In March, Belgium’s national soccer team was pressured to drop the rapper Damso as its musical front man. He was to provide the team’s official World Cup song.

But women’s groups, politicians and corporate sponsors joined to condemn the choice of Damso because his lyrics are what they inescapably are: crude, vulgar, objectifying women as “bitches,” quickly discarded sex toys and worse, including physical threats. A black man, Damso also references black men as the N-word, same as the most recent conqueror of Belgium, Adolf Hitler.

Rapper DamsoEPARapper DamsoEPA

At first, according to the New York Times, the Belgian Football Association said it would not be “taken hostage” by the protesters — as if they were a group of fringe lunatics.

In a case of beyond-pathetic pandering, Belgium’s soccer federation defended Damso as “the proud father of a young girl,” an “immigrant artist” from the former Belgian Congo and a good “example of integration.” Seriously.

But the soccer authorities relented, with this sorry statement: “We especially wish to apologize to all those who felt offended, discriminated against or diminished by the choice of the artist in question.”

Some might have been offended by such a choice to represent the country? Imagine that.

The kicker came from Zuhal Demir, Belgium’s minister for equal opportunity. She said that had Damso’s lyrics been directed at women in public they would be illegal. But they are publicly directed at women!

Here? It depends. You can lose your career and reputation, or win a Grammy and throw out the first pitch.

Unethical hoops practices go back quite a while

The story reads: “The University of Kentucky basketball team, perennially one of the best in the country, was put on probation for the entire winter season by the NCAA.

“Following last year’s bribery scandals that involved former Kentucky stars, the NCAA took a look into Kentucky’s athletic practices and found not only illegal subsidization but also the use of academically ineligible players.

“University officials grumbled that the ruling was ‘unduly severe.’ ”

As found and sent by reader Bob Germinsky, the above appeared in the Nov. 17, 1952, issue of Life magazine.

Thursday, a keeps-growing-worse basketball tournament was announced for November. It will be played in Vegas among nearby schools North Carolina, UCLA, Michigan State and Texas. It’ll be on FS1 for Fox money.

By the way, UCLA apparently has chosen not to open this season with a shopping trip to China.

Here’s hoping the Yankees’ TV teams, the rest of this season, cease telling us what’s conspicuously untrue, that Yankee Stadium “is packed” or “sold out.”

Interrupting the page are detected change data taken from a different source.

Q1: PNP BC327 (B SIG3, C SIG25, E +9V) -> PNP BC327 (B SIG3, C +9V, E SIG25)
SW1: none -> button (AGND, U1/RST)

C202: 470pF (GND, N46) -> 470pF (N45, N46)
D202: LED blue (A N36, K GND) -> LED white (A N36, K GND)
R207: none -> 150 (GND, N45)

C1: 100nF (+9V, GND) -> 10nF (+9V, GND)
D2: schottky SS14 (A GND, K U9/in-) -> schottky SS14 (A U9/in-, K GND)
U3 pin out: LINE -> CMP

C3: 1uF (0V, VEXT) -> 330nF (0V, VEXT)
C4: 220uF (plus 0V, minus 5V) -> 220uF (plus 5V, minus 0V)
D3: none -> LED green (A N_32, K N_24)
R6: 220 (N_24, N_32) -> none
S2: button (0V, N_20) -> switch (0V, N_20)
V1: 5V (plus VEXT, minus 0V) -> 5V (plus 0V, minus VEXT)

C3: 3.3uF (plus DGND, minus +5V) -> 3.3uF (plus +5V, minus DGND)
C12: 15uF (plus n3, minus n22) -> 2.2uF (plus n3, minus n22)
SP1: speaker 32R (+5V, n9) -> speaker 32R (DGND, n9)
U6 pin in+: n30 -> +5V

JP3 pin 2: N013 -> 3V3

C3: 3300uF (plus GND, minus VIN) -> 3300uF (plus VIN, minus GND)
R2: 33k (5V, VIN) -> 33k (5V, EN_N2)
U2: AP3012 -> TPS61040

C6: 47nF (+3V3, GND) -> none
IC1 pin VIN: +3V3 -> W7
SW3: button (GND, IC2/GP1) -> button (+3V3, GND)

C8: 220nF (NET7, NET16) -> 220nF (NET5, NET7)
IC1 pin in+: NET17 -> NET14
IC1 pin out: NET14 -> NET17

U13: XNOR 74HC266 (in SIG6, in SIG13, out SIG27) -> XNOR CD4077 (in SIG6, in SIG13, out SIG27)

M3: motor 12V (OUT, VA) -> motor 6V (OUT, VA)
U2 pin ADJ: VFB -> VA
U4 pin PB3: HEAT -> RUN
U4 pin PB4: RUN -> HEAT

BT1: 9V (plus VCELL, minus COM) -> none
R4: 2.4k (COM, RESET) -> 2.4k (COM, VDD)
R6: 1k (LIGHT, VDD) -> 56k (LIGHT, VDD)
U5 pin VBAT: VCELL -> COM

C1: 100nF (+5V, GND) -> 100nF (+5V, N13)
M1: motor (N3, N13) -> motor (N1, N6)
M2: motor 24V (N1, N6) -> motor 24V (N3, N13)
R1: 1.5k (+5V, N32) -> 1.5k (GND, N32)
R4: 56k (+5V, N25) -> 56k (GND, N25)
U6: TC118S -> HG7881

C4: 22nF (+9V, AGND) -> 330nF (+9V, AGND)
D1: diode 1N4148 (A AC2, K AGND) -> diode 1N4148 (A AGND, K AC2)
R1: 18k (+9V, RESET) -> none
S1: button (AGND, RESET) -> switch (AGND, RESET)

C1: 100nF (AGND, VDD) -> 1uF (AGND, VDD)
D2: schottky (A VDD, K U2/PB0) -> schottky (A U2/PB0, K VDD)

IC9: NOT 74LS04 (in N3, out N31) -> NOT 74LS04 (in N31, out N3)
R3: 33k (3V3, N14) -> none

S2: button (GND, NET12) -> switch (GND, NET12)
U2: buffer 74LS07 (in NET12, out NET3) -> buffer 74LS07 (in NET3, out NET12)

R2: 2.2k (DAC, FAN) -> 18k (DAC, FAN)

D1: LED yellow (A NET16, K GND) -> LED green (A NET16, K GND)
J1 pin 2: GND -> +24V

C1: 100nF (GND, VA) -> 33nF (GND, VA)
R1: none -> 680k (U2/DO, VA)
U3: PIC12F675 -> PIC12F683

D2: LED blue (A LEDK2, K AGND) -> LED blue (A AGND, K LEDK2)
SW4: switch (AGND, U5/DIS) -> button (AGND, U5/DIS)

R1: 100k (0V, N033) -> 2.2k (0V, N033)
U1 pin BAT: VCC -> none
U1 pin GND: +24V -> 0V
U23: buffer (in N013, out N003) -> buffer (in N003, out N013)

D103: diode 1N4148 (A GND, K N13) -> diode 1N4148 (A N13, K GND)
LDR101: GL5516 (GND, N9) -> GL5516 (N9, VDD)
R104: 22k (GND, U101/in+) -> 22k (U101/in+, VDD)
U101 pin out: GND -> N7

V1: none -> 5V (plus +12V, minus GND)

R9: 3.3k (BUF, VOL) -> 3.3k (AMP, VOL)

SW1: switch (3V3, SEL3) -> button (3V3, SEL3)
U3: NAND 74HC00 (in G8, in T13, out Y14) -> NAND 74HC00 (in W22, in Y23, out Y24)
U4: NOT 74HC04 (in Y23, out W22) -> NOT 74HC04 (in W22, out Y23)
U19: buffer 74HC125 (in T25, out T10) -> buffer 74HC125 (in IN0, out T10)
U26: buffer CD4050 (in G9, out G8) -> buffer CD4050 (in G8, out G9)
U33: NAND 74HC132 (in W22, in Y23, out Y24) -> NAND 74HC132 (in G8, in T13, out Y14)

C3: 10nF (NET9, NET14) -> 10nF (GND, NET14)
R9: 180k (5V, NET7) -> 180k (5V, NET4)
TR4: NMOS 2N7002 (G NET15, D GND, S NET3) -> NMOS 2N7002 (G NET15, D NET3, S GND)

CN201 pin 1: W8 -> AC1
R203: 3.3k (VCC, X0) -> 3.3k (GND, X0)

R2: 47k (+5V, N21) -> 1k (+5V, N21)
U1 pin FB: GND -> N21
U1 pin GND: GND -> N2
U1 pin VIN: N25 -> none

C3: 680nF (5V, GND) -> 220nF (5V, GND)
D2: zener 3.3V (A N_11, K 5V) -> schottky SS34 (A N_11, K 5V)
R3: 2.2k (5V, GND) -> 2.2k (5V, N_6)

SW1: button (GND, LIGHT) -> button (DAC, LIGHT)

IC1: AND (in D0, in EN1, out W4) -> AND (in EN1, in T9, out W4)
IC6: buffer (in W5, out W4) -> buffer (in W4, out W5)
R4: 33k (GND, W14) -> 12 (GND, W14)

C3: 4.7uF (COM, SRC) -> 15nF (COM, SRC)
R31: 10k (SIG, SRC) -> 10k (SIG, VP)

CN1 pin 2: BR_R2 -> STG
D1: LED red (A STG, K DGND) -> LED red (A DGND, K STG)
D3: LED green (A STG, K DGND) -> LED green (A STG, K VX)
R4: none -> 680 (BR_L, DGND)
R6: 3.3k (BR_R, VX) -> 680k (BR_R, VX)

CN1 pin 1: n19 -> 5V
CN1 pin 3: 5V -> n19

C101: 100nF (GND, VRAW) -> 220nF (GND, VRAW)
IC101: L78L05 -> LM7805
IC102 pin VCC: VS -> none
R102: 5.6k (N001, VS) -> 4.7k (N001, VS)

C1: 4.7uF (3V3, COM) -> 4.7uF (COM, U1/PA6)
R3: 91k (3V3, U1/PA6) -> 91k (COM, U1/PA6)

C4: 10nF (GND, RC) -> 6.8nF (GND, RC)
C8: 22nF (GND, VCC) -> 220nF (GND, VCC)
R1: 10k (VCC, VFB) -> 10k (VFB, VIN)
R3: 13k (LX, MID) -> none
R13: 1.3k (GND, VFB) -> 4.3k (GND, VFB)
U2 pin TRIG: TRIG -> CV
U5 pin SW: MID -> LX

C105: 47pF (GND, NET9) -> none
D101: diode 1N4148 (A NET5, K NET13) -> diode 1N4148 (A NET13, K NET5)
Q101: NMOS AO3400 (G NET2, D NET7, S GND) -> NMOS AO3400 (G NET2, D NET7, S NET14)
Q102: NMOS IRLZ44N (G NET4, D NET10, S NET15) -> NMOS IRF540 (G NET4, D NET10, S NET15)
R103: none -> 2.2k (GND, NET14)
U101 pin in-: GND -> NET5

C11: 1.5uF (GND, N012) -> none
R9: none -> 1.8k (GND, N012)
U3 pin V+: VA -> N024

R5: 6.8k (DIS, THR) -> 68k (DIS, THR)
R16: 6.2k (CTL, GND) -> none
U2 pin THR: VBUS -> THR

The idea that hundreds, if not thousands of people would purchase wildly expensive, down-low tickets to games in reduced-seating new Yankee Stadium, but not use them — not give them away, not sell them at a discount — is preposterous.

Of course, the radio team of John Sterling and Suzyn Waldman report full houses even when the TV guys wouldn’t dare.

Waldman recently said she could tell the joint was jammed because she could see customers — er, guests — seated in the last rows of the upper deck. Might that have had something to do with affordability as opposed to a sell out?

ESPN can air games earlier!

Thursday’s back-from-the-break Cardinals-Cubs telecast on ESPN began at 6 p.m. CT, 7 p.m., here. So why must Sunday night games begin at 8:10 ET?

I don’t know what Joe Benigno did or didn’t do. But in the last week I’ve been told by more than a few current and recently departed WFAN employees — with no rooting interests and without soliciting their takes — that the claim or mere suggestion that FAN is “a frat house” that allows a sexually predatory atmosphere is wishful fantasy.

MLB remains willing to allow dozens of kids to run around after balls hit to the outfield — if they see them coming — during the Home Run Derby. That is, until a kid is smashed in the head.

One day NBC’s Mike Tirico will explain how a golf ball is able to “find the bunker,” “find the rough” and “find the water.” Why would any golfer, let alone one playing the British Open, choose to play such balls? Are they like “stray bullets”? And can’t a player simply be “under par” — and by a specific number — rather than just be “in red figures”?